§ **TASK STATEMENT**
No pictures, everything else exact: set down the entries in full.

===== RECORDS FOR THIS TASK

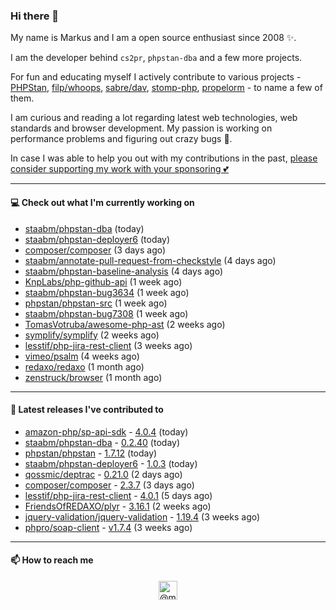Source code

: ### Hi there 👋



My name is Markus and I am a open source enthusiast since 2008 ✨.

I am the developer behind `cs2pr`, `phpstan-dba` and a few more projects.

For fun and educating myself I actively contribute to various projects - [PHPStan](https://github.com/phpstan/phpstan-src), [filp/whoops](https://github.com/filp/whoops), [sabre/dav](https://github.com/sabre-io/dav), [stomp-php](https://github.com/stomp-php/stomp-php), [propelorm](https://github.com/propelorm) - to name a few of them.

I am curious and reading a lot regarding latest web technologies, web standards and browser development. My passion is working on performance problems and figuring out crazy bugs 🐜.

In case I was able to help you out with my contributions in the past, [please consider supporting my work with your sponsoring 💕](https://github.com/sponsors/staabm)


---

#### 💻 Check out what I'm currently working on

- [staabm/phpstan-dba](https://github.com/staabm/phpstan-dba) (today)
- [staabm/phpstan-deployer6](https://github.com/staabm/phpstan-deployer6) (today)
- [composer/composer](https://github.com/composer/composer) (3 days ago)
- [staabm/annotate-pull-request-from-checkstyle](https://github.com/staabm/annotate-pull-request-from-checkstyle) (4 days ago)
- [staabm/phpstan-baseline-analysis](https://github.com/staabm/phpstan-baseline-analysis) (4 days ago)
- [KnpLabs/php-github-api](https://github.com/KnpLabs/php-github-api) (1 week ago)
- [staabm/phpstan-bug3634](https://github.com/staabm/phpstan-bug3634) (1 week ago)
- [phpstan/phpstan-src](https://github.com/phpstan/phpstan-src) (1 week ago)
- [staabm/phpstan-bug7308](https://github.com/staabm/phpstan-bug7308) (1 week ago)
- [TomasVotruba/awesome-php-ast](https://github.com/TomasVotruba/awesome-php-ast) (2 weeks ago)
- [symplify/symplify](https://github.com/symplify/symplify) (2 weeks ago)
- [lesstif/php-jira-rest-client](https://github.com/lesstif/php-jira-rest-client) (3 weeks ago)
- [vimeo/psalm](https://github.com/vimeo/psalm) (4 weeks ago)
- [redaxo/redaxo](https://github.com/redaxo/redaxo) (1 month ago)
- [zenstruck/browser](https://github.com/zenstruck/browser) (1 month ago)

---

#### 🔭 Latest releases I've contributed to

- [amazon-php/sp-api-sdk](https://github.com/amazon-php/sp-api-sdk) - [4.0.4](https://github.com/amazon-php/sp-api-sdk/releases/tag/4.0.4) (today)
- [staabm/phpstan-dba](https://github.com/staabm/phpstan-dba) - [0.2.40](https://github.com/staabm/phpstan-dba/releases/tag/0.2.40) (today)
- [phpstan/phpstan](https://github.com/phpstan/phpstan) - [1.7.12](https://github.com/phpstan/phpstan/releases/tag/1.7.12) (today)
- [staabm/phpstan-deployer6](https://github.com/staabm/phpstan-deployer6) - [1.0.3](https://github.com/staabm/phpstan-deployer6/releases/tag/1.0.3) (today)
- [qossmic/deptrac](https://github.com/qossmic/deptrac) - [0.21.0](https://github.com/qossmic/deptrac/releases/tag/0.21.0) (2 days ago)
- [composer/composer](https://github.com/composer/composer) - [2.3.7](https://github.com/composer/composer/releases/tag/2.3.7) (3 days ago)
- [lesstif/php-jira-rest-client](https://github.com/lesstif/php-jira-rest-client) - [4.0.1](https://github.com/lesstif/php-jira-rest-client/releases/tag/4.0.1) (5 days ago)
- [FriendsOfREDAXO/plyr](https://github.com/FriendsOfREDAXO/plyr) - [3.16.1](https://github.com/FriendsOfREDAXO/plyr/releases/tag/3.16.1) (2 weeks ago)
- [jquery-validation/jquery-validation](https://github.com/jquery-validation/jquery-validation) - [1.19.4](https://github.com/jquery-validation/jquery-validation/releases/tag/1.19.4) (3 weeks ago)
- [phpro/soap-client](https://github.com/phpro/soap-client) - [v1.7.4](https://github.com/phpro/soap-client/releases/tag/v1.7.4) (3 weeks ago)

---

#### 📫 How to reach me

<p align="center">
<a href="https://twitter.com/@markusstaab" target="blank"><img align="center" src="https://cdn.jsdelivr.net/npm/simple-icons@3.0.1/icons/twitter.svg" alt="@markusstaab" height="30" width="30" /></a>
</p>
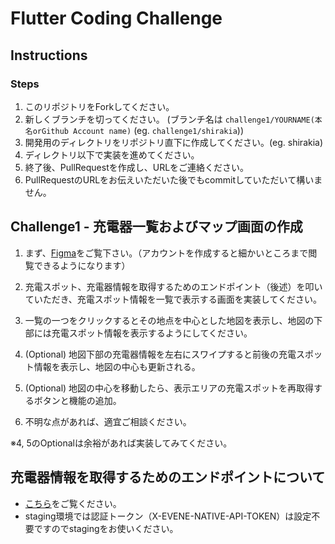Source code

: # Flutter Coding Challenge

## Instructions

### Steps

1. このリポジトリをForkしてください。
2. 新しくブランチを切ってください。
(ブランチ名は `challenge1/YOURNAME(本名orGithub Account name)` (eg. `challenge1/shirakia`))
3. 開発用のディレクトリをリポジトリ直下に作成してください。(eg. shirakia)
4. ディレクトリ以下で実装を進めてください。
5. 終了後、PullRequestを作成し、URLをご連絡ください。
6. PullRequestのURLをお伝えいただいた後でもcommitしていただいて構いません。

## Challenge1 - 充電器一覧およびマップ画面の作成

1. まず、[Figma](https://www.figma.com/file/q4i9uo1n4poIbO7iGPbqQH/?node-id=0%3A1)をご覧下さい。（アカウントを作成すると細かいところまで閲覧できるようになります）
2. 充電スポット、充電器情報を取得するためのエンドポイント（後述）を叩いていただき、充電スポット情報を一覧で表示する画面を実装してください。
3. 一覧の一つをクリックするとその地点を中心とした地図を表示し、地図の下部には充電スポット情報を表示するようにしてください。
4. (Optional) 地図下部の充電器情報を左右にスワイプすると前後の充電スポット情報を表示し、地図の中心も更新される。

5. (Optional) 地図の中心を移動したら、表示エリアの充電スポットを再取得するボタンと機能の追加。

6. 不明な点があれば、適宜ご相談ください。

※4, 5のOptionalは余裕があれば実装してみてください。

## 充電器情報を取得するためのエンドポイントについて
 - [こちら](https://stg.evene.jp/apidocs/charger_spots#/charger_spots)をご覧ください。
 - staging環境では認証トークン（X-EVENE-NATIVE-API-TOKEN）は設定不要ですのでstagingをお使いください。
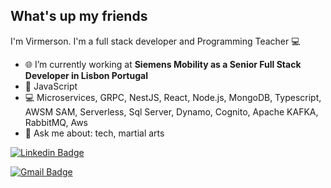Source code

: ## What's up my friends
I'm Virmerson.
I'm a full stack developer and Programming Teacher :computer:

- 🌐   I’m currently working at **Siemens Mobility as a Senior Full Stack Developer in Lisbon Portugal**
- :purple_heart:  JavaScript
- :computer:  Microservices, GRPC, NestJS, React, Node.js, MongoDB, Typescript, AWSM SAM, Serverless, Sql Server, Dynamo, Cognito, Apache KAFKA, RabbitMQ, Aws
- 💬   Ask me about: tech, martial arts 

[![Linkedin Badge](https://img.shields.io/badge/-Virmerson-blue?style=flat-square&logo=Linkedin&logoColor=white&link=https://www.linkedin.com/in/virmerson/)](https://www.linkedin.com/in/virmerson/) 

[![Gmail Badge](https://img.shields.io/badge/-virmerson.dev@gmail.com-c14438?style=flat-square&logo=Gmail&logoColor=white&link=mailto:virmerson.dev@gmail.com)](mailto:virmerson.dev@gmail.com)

==========

§ **FINISHED EXERCISE**
Source code

: ### Hi there 👋



My name is Markus and I am a open source enthusiast since 2008 ✨.

I am the developer behind `cs2pr`, `phpstan-dba` and a few more projects.

For fun and educating myself I actively contribute to various projects - [PHPStan](https://github.com/phpstan/phpstan-src), [filp/whoops](https://github.com/filp/whoops), [sabre/dav](https://github.com/sabre-io/dav), [stomp-php](https://github.com/stomp-php/stomp-php), [propelorm](https://github.com/propelorm) - to name a few of them.

I am curious and reading a lot regarding latest web technologies, web standards and browser development. My passion is working on performance problems and figuring out crazy bugs 🐜.

In case I was able to help you out with my contributions in the past, [please consider supporting my work with your sponsoring 💕](https://github.com/sponsors/staabm)


---

#### 💻 Check out what I'm currently working on

- [staabm/phpstan-dba](https://github.com/staabm/phpstan-dba) (today)
- [staabm/phpstan-deployer6](https://github.com/staabm/phpstan-deployer6) (today)
- [composer/composer](https://github.com/composer/composer) (3 days ago)
- [staabm/annotate-pull-request-from-checkstyle](https://github.com/staabm/annotate-pull-request-from-checkstyle) (4 days ago)
- [staabm/phpstan-baseline-analysis](https://github.com/staabm/phpstan-baseline-analysis) (4 days ago)
- [KnpLabs/php-github-api](https://github.com/KnpLabs/php-github-api) (1 week ago)
- [staabm/phpstan-bug3634](https://github.com/staabm/phpstan-bug3634) (1 week ago)
- [phpstan/phpstan-src](https://github.com/phpstan/phpstan-src) (1 week ago)
- [staabm/phpstan-bug7308](https://github.com/staabm/phpstan-bug7308) (1 week ago)
- [TomasVotruba/awesome-php-ast](https://github.com/TomasVotruba/awesome-php-ast) (2 weeks ago)
- [symplify/symplify](https://github.com/symplify/symplify) (2 weeks ago)
- [lesstif/php-jira-rest-client](https://github.com/lesstif/php-jira-rest-client) (3 weeks ago)
- [vimeo/psalm](https://github.com/vimeo/psalm) (4 weeks ago)
- [redaxo/redaxo](https://github.com/redaxo/redaxo) (1 month ago)
- [zenstruck/browser](https://github.com/zenstruck/browser) (1 month ago)

---

#### 🔭 Latest releases I've contributed to

- [amazon-php/sp-api-sdk](https://github.com/amazon-php/sp-api-sdk) - [4.0.4](https://github.com/amazon-php/sp-api-sdk/releases/tag/4.0.4) (today)
- [staabm/phpstan-dba](https://github.com/staabm/phpstan-dba) - [0.2.40](https://github.com/staabm/phpstan-dba/releases/tag/0.2.40) (today)
- [phpstan/phpstan](https://github.com/phpstan/phpstan) - [1.7.12](https://github.com/phpstan/phpstan/releases/tag/1.7.12) (today)
- [staabm/phpstan-deployer6](https://github.com/staabm/phpstan-deployer6) - [1.0.3](https://github.com/staabm/phpstan-deployer6/releases/tag/1.0.3) (today)
- [qossmic/deptrac](https://github.com/qossmic/deptrac) - [0.21.0](https://github.com/qossmic/deptrac/releases/tag/0.21.0) (2 days ago)
- [composer/composer](https://github.com/composer/composer) - [2.3.7](https://github.com/composer/composer/releases/tag/2.3.7) (3 days ago)
- [lesstif/php-jira-rest-client](https://github.com/lesstif/php-jira-rest-client) - [4.0.1](https://github.com/lesstif/php-jira-rest-client/releases/tag/4.0.1) (5 days ago)
- [FriendsOfREDAXO/plyr](https://github.com/FriendsOfREDAXO/plyr) - [3.16.1](https://github.com/FriendsOfREDAXO/plyr/releases/tag/3.16.1) (2 weeks ago)
- [jquery-validation/jquery-validation](https://github.com/jquery-validation/jquery-validation) - [1.19.4](https://github.com/jquery-validation/jquery-validation/releases/tag/1.19.4) (3 weeks ago)
- [phpro/soap-client](https://github.com/phpro/soap-client) - [v1.7.4](https://github.com/phpro/soap-client/releases/tag/v1.7.4) (3 weeks ago)

---

#### 📫 How to reach me

<p align="center">
<a href="https://twitter.com/@markusstaab" target="blank"><img align="center" src="https://cdn.jsdelivr.net/npm/simple-icons@3.0.1/icons/twitter.svg" alt="@markusstaab" height="30" width="30" /></a>
</p>
Source code

: # Flutter Coding Challenge

## Instructions

### Steps

1. このリポジトリをForkしてください。
2. 新しくブランチを切ってください。
(ブランチ名は `challenge1/YOURNAME(本名orGithub Account name)` (eg. `challenge1/shirakia`))
3. 開発用のディレクトリをリポジトリ直下に作成してください。(eg. shirakia)
4. ディレクトリ以下で実装を進めてください。
5. 終了後、PullRequestを作成し、URLをご連絡ください。
6. PullRequestのURLをお伝えいただいた後でもcommitしていただいて構いません。

## Challenge1 - 充電器一覧およびマップ画面の作成

1. まず、[Figma](https://www.figma.com/file/q4i9uo1n4poIbO7iGPbqQH/?node-id=0%3A1)をご覧下さい。（アカウントを作成すると細かいところまで閲覧できるようになります）
2. 充電スポット、充電器情報を取得するためのエンドポイント（後述）を叩いていただき、充電スポット情報を一覧で表示する画面を実装してください。
3. 一覧の一つをクリックするとその地点を中心とした地図を表示し、地図の下部には充電スポット情報を表示するようにしてください。
4. (Optional) 地図下部の充電器情報を左右にスワイプすると前後の充電スポット情報を表示し、地図の中心も更新される。

5. (Optional) 地図の中心を移動したら、表示エリアの充電スポットを再取得するボタンと機能の追加。

6. 不明な点があれば、適宜ご相談ください。

※4, 5のOptionalは余裕があれば実装してみてください。

## 充電器情報を取得するためのエンドポイントについて
 - [こちら](https://stg.evene.jp/apidocs/charger_spots#/charger_spots)をご覧ください。
 - staging環境では認証トークン（X-EVENE-NATIVE-API-TOKEN）は設定不要ですのでstagingをお使いください。
Source code

: ## What's up my friends
I'm Virmerson.
I'm a full stack developer and Programming Teacher :computer:

- 🌐   I’m currently working at **Siemens Mobility as a Senior Full Stack Developer in Lisbon Portugal**
- :purple_heart:  JavaScript
- :computer:  Microservices, GRPC, NestJS, React, Node.js, MongoDB, Typescript, AWSM SAM, Serverless, Sql Server, Dynamo, Cognito, Apache KAFKA, RabbitMQ, Aws
- 💬   Ask me about: tech, martial arts 

[![Linkedin Badge](https://img.shields.io/badge/-Virmerson-blue?style=flat-square&logo=Linkedin&logoColor=white&link=https://www.linkedin.com/in/virmerson/)](https://www.linkedin.com/in/virmerson/) 

[![Gmail Badge](https://img.shields.io/badge/-virmerson.dev@gmail.com-c14438?style=flat-square&logo=Gmail&logoColor=white&link=mailto:virmerson.dev@gmail.com)](mailto:virmerson.dev@gmail.com)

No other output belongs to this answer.